- AIM OF THE TASK
Update these lines by replacing "relationship" with "relation" wherever it occurs in the material, leaving everything else unchanged.

== WORKING DATA ==

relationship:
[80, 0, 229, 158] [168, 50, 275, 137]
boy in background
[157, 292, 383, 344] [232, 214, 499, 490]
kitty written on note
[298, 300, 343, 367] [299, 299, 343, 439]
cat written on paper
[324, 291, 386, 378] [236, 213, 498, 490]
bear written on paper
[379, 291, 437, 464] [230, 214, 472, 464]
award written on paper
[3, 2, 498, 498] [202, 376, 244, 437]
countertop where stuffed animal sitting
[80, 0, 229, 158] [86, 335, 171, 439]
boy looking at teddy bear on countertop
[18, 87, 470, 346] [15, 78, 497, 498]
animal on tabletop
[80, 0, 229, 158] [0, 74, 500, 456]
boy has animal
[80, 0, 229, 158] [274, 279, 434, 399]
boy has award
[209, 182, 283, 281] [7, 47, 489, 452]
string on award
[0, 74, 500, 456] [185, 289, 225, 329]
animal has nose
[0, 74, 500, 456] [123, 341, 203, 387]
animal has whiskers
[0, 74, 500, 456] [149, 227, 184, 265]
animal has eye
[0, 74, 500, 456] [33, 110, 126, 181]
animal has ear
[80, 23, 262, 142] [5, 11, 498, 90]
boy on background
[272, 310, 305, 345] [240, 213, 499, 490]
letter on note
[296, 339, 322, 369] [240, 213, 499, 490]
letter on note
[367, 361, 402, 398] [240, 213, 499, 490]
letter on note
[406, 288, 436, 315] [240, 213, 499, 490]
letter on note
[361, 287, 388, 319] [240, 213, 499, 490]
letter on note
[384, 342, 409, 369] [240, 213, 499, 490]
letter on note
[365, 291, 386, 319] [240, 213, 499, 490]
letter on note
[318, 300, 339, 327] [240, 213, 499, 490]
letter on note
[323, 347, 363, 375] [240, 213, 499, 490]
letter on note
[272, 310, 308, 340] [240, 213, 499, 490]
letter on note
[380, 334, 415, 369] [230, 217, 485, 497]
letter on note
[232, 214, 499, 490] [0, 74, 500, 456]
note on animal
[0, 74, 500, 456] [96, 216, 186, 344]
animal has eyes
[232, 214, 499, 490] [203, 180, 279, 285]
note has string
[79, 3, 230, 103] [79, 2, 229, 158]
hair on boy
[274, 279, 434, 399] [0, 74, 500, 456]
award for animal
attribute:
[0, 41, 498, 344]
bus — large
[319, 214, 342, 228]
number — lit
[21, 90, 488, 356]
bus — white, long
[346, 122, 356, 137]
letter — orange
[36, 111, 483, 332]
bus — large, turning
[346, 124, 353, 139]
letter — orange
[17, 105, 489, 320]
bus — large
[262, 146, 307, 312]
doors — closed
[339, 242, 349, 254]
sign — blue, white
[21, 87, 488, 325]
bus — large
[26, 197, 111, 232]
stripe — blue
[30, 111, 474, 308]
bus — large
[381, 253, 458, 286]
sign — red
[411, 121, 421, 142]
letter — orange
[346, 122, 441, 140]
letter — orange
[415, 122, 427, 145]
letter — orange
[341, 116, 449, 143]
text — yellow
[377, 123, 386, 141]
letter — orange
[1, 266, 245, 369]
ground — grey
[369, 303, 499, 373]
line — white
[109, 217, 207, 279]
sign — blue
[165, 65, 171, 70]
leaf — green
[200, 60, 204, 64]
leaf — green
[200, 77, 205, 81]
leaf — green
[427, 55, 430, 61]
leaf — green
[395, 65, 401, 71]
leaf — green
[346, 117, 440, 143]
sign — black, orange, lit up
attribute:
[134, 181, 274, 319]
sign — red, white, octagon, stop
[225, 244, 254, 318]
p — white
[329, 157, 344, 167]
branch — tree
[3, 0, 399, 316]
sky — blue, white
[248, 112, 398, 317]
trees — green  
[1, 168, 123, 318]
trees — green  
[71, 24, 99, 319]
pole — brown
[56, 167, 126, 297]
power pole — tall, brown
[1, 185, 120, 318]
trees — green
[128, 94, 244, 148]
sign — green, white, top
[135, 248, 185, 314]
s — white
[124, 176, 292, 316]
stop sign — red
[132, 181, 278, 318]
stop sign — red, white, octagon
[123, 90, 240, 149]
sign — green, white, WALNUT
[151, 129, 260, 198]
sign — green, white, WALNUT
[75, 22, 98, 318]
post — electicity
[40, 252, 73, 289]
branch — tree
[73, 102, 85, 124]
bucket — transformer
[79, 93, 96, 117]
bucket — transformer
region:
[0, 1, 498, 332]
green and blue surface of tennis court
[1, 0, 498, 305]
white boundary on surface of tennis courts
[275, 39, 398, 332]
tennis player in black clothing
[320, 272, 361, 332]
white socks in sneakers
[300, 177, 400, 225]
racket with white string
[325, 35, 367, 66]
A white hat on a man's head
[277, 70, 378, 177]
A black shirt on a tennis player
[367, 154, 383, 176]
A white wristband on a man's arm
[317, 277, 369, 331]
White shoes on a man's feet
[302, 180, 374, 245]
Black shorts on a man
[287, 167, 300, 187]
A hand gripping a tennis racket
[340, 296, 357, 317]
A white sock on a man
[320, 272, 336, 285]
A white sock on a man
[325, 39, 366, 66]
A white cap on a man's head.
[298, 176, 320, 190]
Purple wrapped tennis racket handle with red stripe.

===

- RESULT OF THE TASK
relation:
[80, 0, 229, 158] [168, 50, 275, 137]
boy in background
[157, 292, 383, 344] [232, 214, 499, 490]
kitty written on note
[298, 300, 343, 367] [299, 299, 343, 439]
cat written on paper
[324, 291, 386, 378] [236, 213, 498, 490]
bear written on paper
[379, 291, 437, 464] [230, 214, 472, 464]
award written on paper
[3, 2, 498, 498] [202, 376, 244, 437]
countertop where stuffed animal sitting
[80, 0, 229, 158] [86, 335, 171, 439]
boy looking at teddy bear on countertop
[18, 87, 470, 346] [15, 78, 497, 498]
animal on tabletop
[80, 0, 229, 158] [0, 74, 500, 456]
boy has animal
[80, 0, 229, 158] [274, 279, 434, 399]
boy has award
[209, 182, 283, 281] [7, 47, 489, 452]
string on award
[0, 74, 500, 456] [185, 289, 225, 329]
animal has nose
[0, 74, 500, 456] [123, 341, 203, 387]
animal has whiskers
[0, 74, 500, 456] [149, 227, 184, 265]
animal has eye
[0, 74, 500, 456] [33, 110, 126, 181]
animal has ear
[80, 23, 262, 142] [5, 11, 498, 90]
boy on background
[272, 310, 305, 345] [240, 213, 499, 490]
letter on note
[296, 339, 322, 369] [240, 213, 499, 490]
letter on note
[367, 361, 402, 398] [240, 213, 499, 490]
letter on note
[406, 288, 436, 315] [240, 213, 499, 490]
letter on note
[361, 287, 388, 319] [240, 213, 499, 490]
letter on note
[384, 342, 409, 369] [240, 213, 499, 490]
letter on note
[365, 291, 386, 319] [240, 213, 499, 490]
letter on note
[318, 300, 339, 327] [240, 213, 499, 490]
letter on note
[323, 347, 363, 375] [240, 213, 499, 490]
letter on note
[272, 310, 308, 340] [240, 213, 499, 490]
letter on note
[380, 334, 415, 369] [230, 217, 485, 497]
letter on note
[232, 214, 499, 490] [0, 74, 500, 456]
note on animal
[0, 74, 500, 456] [96, 216, 186, 344]
animal has eyes
[232, 214, 499, 490] [203, 180, 279, 285]
note has string
[79, 3, 230, 103] [79, 2, 229, 158]
hair on boy
[274, 279, 434, 399] [0, 74, 500, 456]
award for animal
attribute:
[0, 41, 498, 344]
bus — large
[319, 214, 342, 228]
number — lit
[21, 90, 488, 356]
bus — white, long
[346, 122, 356, 137]
letter — orange
[36, 111, 483, 332]
bus — large, turning
[346, 124, 353, 139]
letter — orange
[17, 105, 489, 320]
bus — large
[262, 146, 307, 312]
doors — closed
[339, 242, 349, 254]
sign — blue, white
[21, 87, 488, 325]
bus — large
[26, 197, 111, 232]
stripe — blue
[30, 111, 474, 308]
bus — large
[381, 253, 458, 286]
sign — red
[411, 121, 421, 142]
letter — orange
[346, 122, 441, 140]
letter — orange
[415, 122, 427, 145]
letter — orange
[341, 116, 449, 143]
text — yellow
[377, 123, 386, 141]
letter — orange
[1, 266, 245, 369]
ground — grey
[369, 303, 499, 373]
line — white
[109, 217, 207, 279]
sign — blue
[165, 65, 171, 70]
leaf — green
[200, 60, 204, 64]
leaf — green
[200, 77, 205, 81]
leaf — green
[427, 55, 430, 61]
leaf — green
[395, 65, 401, 71]
leaf — green
[346, 117, 440, 143]
sign — black, orange, lit up
attribute:
[134, 181, 274, 319]
sign — red, white, octagon, stop
[225, 244, 254, 318]
p — white
[329, 157, 344, 167]
branch — tree
[3, 0, 399, 316]
sky — blue, white
[248, 112, 398, 317]
trees — green  
[1, 168, 123, 318]
trees — green  
[71, 24, 99, 319]
pole — brown
[56, 167, 126, 297]
power pole — tall, brown
[1, 185, 120, 318]
trees — green
[128, 94, 244, 148]
sign — green, white, top
[135, 248, 185, 314]
s — white
[124, 176, 292, 316]
stop sign — red
[132, 181, 278, 318]
stop sign — red, white, octagon
[123, 90, 240, 149]
sign — green, white, WALNUT
[151, 129, 260, 198]
sign — green, white, WALNUT
[75, 22, 98, 318]
post — electicity
[40, 252, 73, 289]
branch — tree
[73, 102, 85, 124]
bucket — transformer
[79, 93, 96, 117]
bucket — transformer
region:
[0, 1, 498, 332]
green and blue surface of tennis court
[1, 0, 498, 305]
white boundary on surface of tennis courts
[275, 39, 398, 332]
tennis player in black clothing
[320, 272, 361, 332]
white socks in sneakers
[300, 177, 400, 225]
racket with white string
[325, 35, 367, 66]
A white hat on a man's head
[277, 70, 378, 177]
A black shirt on a tennis player
[367, 154, 383, 176]
A white wristband on a man's arm
[317, 277, 369, 331]
White shoes on a man's feet
[302, 180, 374, 245]
Black shorts on a man
[287, 167, 300, 187]
A hand gripping a tennis racket
[340, 296, 357, 317]
A white sock on a man
[320, 272, 336, 285]
A white sock on a man
[325, 39, 366, 66]
A white cap on a man's head.
[298, 176, 320, 190]
Purple wrapped tennis racket handle with red stripe.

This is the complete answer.